Today I attended a talk by Dr Piotr Ozieranski on the concept of deniability in drug reimbursement policy in Poland, and I really did find the discussions very insightful.
Piotr described various networks and structures in place that have established levels and degrees of power within the drug reimbursement processes in Polish public healthcare. The discussions began to focus on the presence of shadow elites (a concept discussed in a book of the same title by Janine.R.Wedel) who, through the ambiguious nature of their multiple roles in public and private sectors, are able to maximise their influence within drug reimbursement decision-making while minimising their accountability of making such decisions. These shadow elites, or ‘flexiants’ as they were coined, use their roles within private sector, public sector, media, legislation and non-profit organisations to influence decision making. By not having clearly defined job roles the boundaries for what is and is not acceptable , the blur at the borders between the difference sectors causes questionable informalities of negotiation and drug price setting to be standardised within the system. It was not uncommon to see one individual chairing a health NGO and at the same time working in a related position within the public sector. The two organisations would be working closely together and it would not be surprising if certain decisions were continually made to benefit the NGO, for example. Where their roles intersect across the different sectors, flexiants are able to affect many different stages of the drug reimbursement decision process depending on their desired outcome. This is all done without being held accountable for ‘one big decision’.
The failure to be held accountable despite having great influence represents the deniability aspect to Piotr’s current work. So far from Piotr’s findings, it seems like transparency is one of the key elements missing in the case of the drug reimbursement policy affairs. I was particularly intrigued that these individuals, through exerting their influence, could potentially be more powerful than the more apparent elite of those in political leadership or government (the imbalance of this power is felt more so in newer democracies across Eastern Europe and other parts of the world).

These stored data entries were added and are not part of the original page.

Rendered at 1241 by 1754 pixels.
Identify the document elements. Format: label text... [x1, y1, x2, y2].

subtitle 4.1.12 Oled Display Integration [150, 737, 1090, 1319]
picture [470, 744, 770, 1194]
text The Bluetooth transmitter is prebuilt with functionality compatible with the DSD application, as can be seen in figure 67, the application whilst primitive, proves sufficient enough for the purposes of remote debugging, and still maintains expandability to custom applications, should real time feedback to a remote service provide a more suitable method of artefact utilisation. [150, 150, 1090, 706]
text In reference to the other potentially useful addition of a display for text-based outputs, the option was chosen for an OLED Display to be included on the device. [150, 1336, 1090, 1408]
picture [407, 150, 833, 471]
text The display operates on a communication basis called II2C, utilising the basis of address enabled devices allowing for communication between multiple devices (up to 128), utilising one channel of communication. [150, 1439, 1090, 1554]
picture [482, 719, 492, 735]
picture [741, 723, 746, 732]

Flexiants, in many respects, can infiltrate traditional power hierarchies and this got me thinking about who the real actors were when considering public health policy implementation in the UK but more so in lower-income countries. So much time can be spent lobbying those in more apparent government positions to endorse or at least approve of a health initiative, but is enough attention paid to the less apparent influences? Is their present even recognised or acknowledged? And just how ethical is it to consider engaging in these substructures, even in the slightest, when pushing for change that can benefit the health of a local population?

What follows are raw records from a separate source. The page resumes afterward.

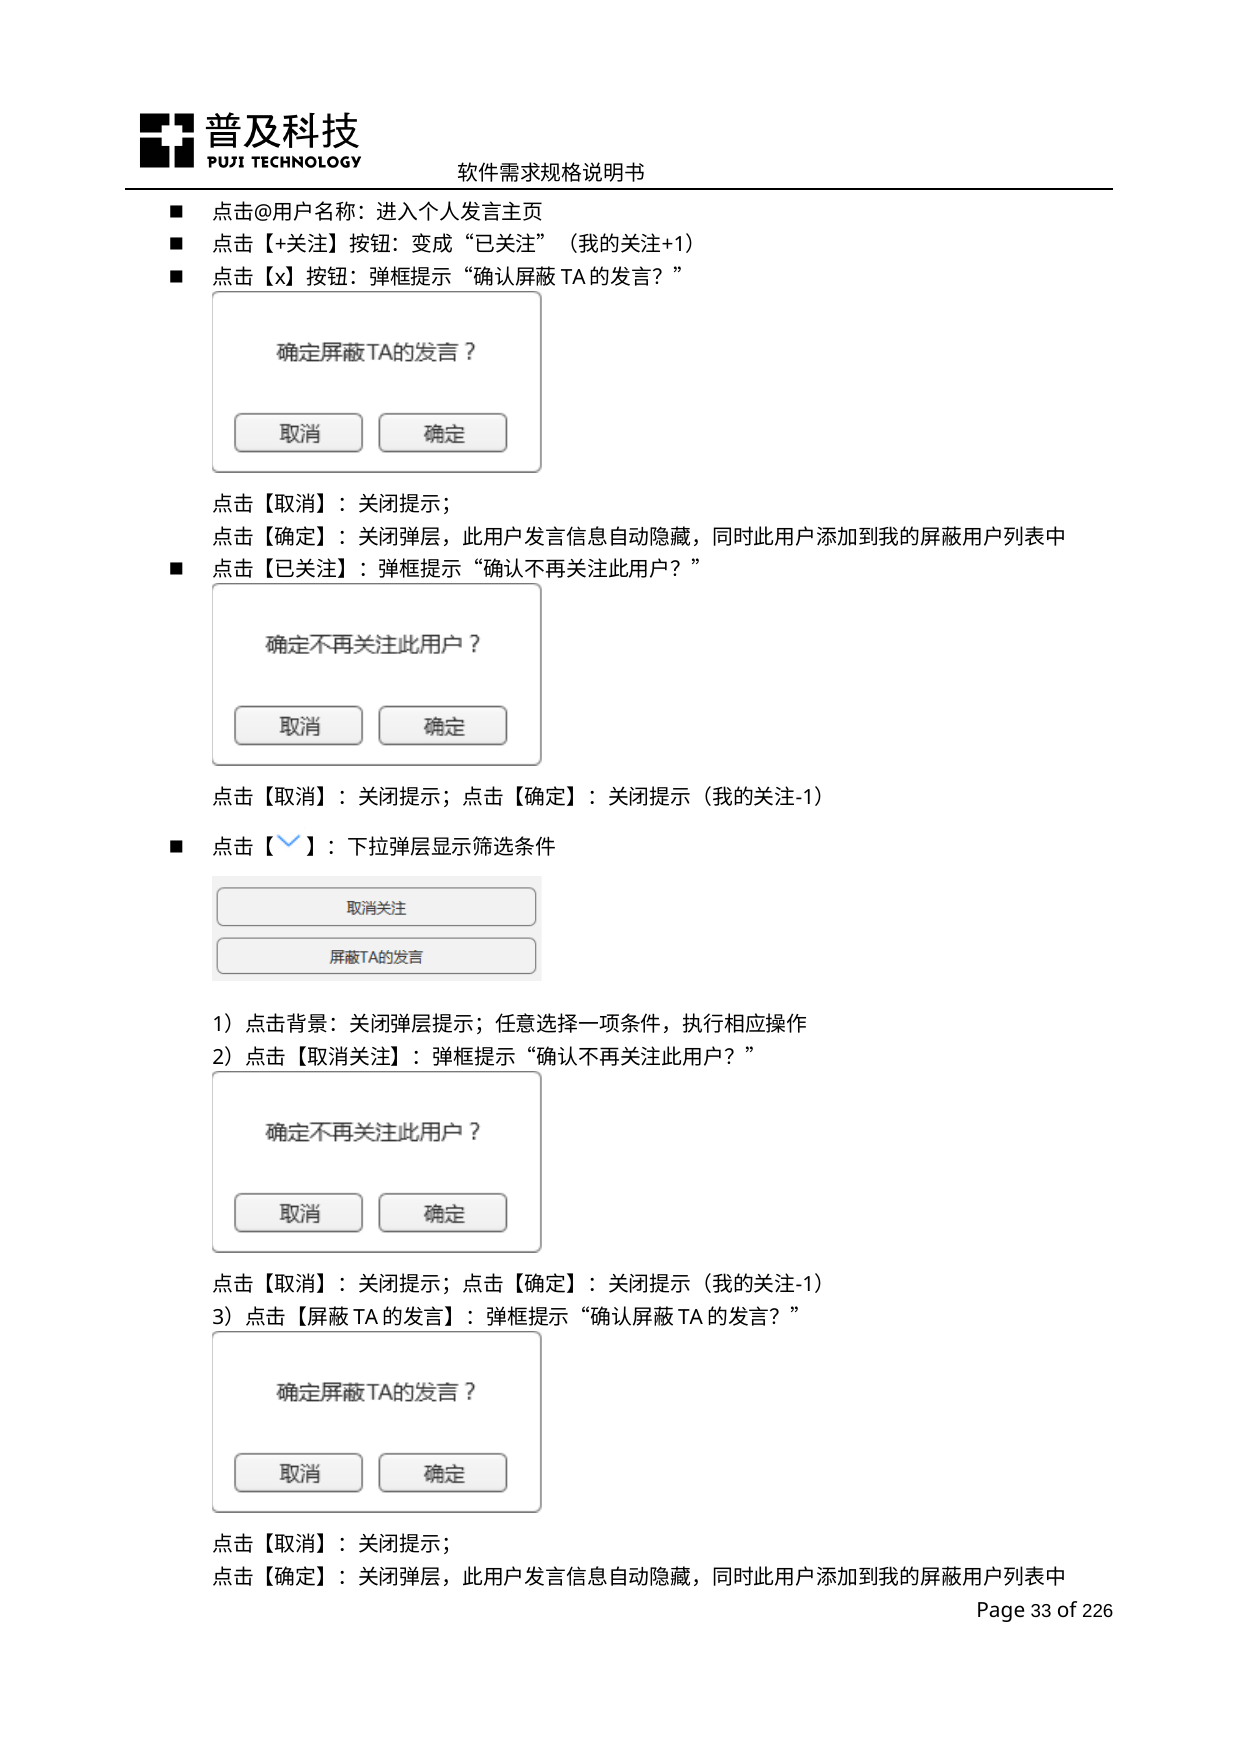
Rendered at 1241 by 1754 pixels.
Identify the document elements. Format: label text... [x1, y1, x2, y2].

list 点击@用户名称：进入个人发言主页 [168, 194, 1113, 226]
picture [212, 583, 542, 766]
list 3）点击【屏蔽TA的发言】：弹框提示“确认屏蔽TA的发言？” [212, 1299, 1113, 1331]
list 2）点击【取消关注】：弹框提示“确认不再关注此用户？” [212, 1039, 1113, 1071]
list 点击【已关注】：弹框提示“确认不再关注此用户？” [168, 551, 1113, 584]
picture [274, 827, 306, 854]
picture [212, 1331, 542, 1513]
list 点击【取消】：关闭提示； [212, 486, 1113, 519]
picture [212, 1071, 542, 1253]
list 点击【x】按钮：弹框提示“确认屏蔽TA的发言？” [168, 259, 1113, 291]
list 点击【+关注】按钮：变成“已关注”（我的关注+1） [168, 226, 1113, 259]
list 点击【确定】：关闭弹层，此用户发言信息自动隐藏，同时此用户添加到我的屏蔽用户列表中 [212, 1559, 1113, 1591]
list 点击【取消】：关闭提示； [212, 1526, 1113, 1559]
list 点击【取消】：关闭提示；点击【确定】：关闭提示（我的关注-1） [212, 779, 1113, 811]
picture [124, 103, 365, 180]
picture [212, 876, 542, 981]
list 点击【】：下拉弹层显示筛选条件 [168, 811, 1113, 876]
picture [212, 291, 542, 473]
list 点击【确定】：关闭弹层，此用户发言信息自动隐藏，同时此用户添加到我的屏蔽用户列表中 [212, 519, 1113, 551]
list 1）点击背景：关闭弹层提示；任意选择一项条件，执行相应操作 [212, 1006, 1113, 1039]
list 点击【取消】：关闭提示；点击【确定】：关闭提示（我的关注-1） [212, 1266, 1113, 1299]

The ability to implement successful public health schemes may, in some circumstances, depend more so on the hidden structures of flexiants than I had previously imagined. Unsurprisingly, such forms of decision-making are often deeply entrenched in practice and it becomes very difficult to first, accurately map the prevalence of shadow elite decision-making and secondly, to tackle the problem of such networks by possibly closing up loopholes in governance that have been allowing this to take place.

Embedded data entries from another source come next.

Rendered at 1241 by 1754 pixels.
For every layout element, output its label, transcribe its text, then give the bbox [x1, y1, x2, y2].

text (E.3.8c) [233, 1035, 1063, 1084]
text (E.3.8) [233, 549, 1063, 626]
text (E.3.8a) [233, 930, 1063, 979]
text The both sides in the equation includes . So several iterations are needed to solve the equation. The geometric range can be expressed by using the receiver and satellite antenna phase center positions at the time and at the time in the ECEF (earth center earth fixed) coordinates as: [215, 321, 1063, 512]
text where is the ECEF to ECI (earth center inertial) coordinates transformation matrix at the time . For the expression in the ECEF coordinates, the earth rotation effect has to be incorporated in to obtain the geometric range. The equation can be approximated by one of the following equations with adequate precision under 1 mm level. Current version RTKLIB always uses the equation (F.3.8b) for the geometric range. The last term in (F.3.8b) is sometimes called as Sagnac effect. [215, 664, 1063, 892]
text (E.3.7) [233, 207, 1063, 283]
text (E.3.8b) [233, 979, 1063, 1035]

I have now visited two primary care organisations for interviews with health professionals and practice staff at each site. I would say that the interviewing experience and the data collected have both been interesting in their own way. The interviews have shed light on the practices’ procedures when it comes to recording non-clinical patient information on each patient record and I look forward to analysing the responses. One thing I have noticed is just how immensely busy some health professionals are! Although the meeting times had been scheduled in advance, it was common for the responses to be short and closed (with frequent clock-glancing by the interviewee!). Although I tried to prioritise the key question areas, I can see that some follow-up meetings with a couple of health professionals will be needed to fill in the gaps. Hopefully I can pick up where I left off.